Anatol Lieven: For the west to say Kosovo is a unique case is empty,
given the obvious parallels.
2008-01-15 18:49:00
ArmInfo. For the west to say Kosovo is a unique case is empty, given
the obvious parallels, writes Anatol Lieven, professor at King’s
College London and a senior fellow of the New America Foundation in
Washington in his article ‘Balkan unrest remains a recipe for disaster’
in The Financial Times.
Further in the article, the professors writes:’In their dealings over
Kosovo’s independence, the European Union and Russia need to take their
points of departure from reality and common responsibility for the
stability of the European continent, not from legalism or
self-righteousness.
The Russians must recognise that, whether they and the Serbs like it or
not, Kosovo will soon become independent and will be recognised as such
by the US, the EU and many Muslim states. If this is not granted soon,
the Kosovo Albanians will revolt.
By vetoing United Nations recognition and giving moral support to
Serbian intransigence, Russia can help keep Kosovo unstable and spread
in-stability across the region. In the worst case, it could help
produce a war that would destabilise not just the Balkans but Europe
and deal a terrible blow to Russia’s relations with the west; but
Moscow needs to ask itself how it can be in Russia’s interest to do
this and take actions that will drive western Europe closer to the
hardline antiRussian positions in the US.
EU governments also need to recognise two realities. First, that just
as trying to keep Kosovo in Serbia would lead to Albanian revolt, so
too trying to force Mitrovica, the remaining Serbian area of Kosovo,
into an independent Albanian state would lead to Serbian revolt. Given
the de facto "ethnic cleansing" by Albanians since the Kosovo war, to
ask the Serbs to accept either Albanian or western guarantees of their
future safety is absurd.
There have been veiled threats from the Albanian side that if Mitrovica
is separated and joins Serbia, this will lead to revolt by local
Albanian minorities not just in Serbia proper but also in Macedonia. To
this there should be a very firm western response. The EU and Nato have
rested their moral right to hegemony in the Balkans on the claim to
guarantee stability and prevent conflict. They have also given promises
to defend the stability and territorial integrity of Macedonia. The
other reality the west needs to recognise is that, just as it is
impossible to force Kosovo back into Serbia, so it is impossible to
force Abkhazia and South Ossetia into Georgia. Quite apart from the
backing of Moscow and coethnics in the Russian north Caucasus for these
republics, it should be obvious from recent history that their
indigenous peoples can no more trust the Georgian state than Kosovo
Albanians can trust the Serbian state.
Kosovo’s independence will inevitably have repercussions for the
Georgian separatist regions and Nagorno- Karabakh and Trans Dnestr. For
the west to say Kosovo is a unique case is empty, given the
obvious parallels.
To resolve these issues and restore elementary consistency to its own
position, the west does not need to recognise Abkhaz and South Ossetian
independence – something for which Moscow is in any case not asking,
given the obvious lessons for some of Russia’s own restive minorities.

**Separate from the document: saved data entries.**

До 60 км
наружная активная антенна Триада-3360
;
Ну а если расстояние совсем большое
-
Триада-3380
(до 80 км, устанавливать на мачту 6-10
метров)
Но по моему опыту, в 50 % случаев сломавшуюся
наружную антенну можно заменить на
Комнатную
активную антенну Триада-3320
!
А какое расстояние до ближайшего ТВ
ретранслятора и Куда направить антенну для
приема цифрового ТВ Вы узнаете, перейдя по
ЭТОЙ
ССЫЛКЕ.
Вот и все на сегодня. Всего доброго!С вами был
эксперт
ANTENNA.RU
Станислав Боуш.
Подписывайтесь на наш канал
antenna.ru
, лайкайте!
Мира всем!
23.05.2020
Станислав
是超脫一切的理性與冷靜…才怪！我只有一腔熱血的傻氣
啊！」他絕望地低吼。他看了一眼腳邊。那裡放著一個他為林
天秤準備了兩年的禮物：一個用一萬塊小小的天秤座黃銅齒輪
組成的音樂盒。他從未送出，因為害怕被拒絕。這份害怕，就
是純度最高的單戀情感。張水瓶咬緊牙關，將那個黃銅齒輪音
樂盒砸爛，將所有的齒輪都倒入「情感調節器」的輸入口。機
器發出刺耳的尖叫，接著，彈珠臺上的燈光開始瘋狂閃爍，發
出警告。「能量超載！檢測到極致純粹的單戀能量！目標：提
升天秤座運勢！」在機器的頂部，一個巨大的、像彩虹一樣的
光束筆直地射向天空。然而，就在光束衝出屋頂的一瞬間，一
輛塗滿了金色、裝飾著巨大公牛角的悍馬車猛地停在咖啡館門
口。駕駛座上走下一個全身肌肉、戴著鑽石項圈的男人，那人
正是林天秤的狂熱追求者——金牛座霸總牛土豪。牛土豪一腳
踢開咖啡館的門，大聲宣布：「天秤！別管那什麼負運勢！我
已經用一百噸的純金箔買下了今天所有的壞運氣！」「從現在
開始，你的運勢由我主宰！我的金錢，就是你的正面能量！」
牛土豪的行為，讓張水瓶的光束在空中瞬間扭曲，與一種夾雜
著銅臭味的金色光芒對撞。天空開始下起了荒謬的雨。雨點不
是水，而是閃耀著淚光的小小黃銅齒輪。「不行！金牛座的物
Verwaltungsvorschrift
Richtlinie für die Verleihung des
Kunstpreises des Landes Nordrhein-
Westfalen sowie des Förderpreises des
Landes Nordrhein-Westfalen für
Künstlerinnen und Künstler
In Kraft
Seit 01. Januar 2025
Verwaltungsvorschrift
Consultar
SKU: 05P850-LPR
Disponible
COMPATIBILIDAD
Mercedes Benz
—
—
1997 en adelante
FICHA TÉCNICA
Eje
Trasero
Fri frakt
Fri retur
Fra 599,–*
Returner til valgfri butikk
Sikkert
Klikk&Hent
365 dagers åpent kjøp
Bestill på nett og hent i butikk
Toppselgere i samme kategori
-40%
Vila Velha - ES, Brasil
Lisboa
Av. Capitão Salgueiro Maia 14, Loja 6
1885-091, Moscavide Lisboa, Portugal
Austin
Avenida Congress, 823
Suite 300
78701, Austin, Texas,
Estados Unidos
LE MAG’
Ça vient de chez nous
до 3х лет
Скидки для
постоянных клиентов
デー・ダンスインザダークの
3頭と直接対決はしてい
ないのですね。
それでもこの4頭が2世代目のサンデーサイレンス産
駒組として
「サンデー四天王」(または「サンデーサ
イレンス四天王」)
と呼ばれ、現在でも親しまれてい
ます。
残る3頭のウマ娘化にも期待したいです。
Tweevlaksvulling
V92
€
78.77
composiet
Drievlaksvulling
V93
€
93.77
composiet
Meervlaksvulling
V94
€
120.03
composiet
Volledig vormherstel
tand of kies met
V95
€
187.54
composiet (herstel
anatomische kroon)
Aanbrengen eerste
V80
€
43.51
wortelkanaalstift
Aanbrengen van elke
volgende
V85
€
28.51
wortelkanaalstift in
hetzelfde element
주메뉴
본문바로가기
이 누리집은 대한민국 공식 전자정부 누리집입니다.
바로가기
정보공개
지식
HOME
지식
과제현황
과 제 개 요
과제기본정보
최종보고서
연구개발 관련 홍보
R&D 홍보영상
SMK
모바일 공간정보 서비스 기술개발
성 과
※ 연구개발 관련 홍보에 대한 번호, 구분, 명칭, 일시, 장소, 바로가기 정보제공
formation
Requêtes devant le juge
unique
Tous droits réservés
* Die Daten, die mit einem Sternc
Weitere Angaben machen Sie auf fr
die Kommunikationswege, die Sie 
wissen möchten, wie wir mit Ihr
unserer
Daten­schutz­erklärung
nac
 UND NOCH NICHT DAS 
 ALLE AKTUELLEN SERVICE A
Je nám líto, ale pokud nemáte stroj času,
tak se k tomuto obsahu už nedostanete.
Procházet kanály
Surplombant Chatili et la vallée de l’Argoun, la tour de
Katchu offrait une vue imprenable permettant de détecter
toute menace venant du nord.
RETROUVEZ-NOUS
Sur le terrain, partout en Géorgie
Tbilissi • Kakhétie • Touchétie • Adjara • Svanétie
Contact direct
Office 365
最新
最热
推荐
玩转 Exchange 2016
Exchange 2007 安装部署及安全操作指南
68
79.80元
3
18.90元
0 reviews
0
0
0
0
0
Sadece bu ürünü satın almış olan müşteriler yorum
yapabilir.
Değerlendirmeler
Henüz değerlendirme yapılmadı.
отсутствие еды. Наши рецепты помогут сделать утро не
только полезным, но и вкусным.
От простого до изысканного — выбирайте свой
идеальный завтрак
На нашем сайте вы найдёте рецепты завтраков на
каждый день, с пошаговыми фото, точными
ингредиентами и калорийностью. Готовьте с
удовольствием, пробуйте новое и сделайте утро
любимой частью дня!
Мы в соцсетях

Rather, the west should extend to these republics the same solution
that leading western countries have sought for nearby Nagorno-Karabakh
(though so far without success): namely a "common state", in which
Azerbaijan – or, in this case, Georgia – will retain de jure
sovereignty, and therefore the theoretical possibility of future
reunification by consent, while formally acceding to de facto
independence, including most notably, full control over local armed
forces and external borders. In all these cases, as in Kosovo, this
would have to be accompanied by limited partitions, in which certain
regions (such as Mitrovica, or the ethnically Georgian Gali and Svan
districts of Abkhazia) would remain with the former sovereign.
Before they go any further with their existing policies, the big powers
should remember this: the catastrophic first world war began with a
dispute over the status of Bosnia-Herzegovina, an area of no interest
to the vast majority of the Europeans who died.
The risk today from the Balkans and Caucasian conflicts is far less –
but none of the territories concerned is worth any serious risk to the
international system. What is more, the governments of 1914 could not
imagine the dreadful use to which Hitler and Stalin would put the
consequences of the first world war. Today, we do not have that excuse.
We know very well the uses to which Osama bin Laden and his Chechen
allies would put a serious clash between the west and Russia’.